Colin McCarthy has a nostalgic connection with golf. He can’t remember how young he was when he started playing the game with his grandfather, who was a golf pro and jack-of-all-trades, but a photo of Colin at the age of one, carrying around a club and a golf ball, testifies that he was fascinated with the game from an early age.
That fascination continued through high school. Colin had the talent, predisposition and goal to be a collegiate golfer, and he envisioned a career as a player on the PGA Tour. But when he was 17, that all changed in a moment when a snowboarding accident wrecked his shoulder and derailed those plans. No longer eligible for an athletic scholarship, Colin had to rethink his future. Instead of playing, he spent the next two years attending the Golf Academy of America, studying the business of golf.
“When I graduated from the Golf Academy, I still wasn’t sure what I wanted to do with my life. I worked as a seasonal golf pro, delved into music, and eventually ended up back at home where I worked at Dick’s Sporting Goods while playing at my local home course.” Colin was soon breaking records at the course and gained the attention of a colleague who encouraged him to rethink a profession around golf. His colleague helped him secure admittance to a PGA Management program at Coastal Carolina University, and from there, Colin became a student of the golf swing. “I was told that in order to make it as a coach, I needed to learn and follow the techniques that successful coaches were teaching. But my big question was ‘with all the research, the coaching and the techniques available, why were some people still not improving their game?’ There obviously is no guaranteed fix to improving a golf swing. So, I started studying and figuring out the swing on my own.”
“I have studied body types, I have studied golf clubs, and now I want to learn more about how the brain affects a swing.”
In his research, Colin used science as his base, mapping out the swing and applying basic geometry to understand how different body types affected a swing. “I did a few coaching internships after graduation, but it wasn’t until I was working with Roger Lundy in Indiana that I was given the opportunity to apply my knowledge and develop my own coaching style. Having that space to do so led me to booking my first private student, and in 2 ½ months I helped that student break 80, when he had never broken 90 before.” Colin also discovered that he really enjoyed helping people get better at what they love to do.

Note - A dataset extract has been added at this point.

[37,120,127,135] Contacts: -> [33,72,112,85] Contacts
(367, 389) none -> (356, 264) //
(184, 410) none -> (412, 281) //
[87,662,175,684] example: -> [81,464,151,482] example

Continuing his research and disguising science experiments as trick-shots led to a healthy social media following and more clients. Now a sought-after coach and trainer, Colin has found purpose in life helping athletes overcome physical and mental obstacles to improving their game. “I have studied body types, I have studied golf clubs, and now I want to learn more about how the brain affects a swing.” His idea of success? “I don’t know everything, but my idea of success is to be able to conquer any question from a student with an immediate answer.”
Looking back at the time of his injury and the realization that his life’s trajectory had changed, Colin says the trauma he experienced impacts his coaching style. “When you experience loss, you understand the impact it has on a person. I’m acutely aware that when I’m working with a student, especially kids, I can’t take back anything I say. If I say anything traumatizing, it’s going to stick with them.”
Colin joined Every Kid Sports as a Champion and is enthused about helping kids gain access to the game of golf. “Driving ANY sport towards ANY age will change lives forever! Kids are our future, and I hope to expose golf to every kid out there and let them decide what it can do for them!”
Thank you for being a Champion, Colin. We appreciate your support!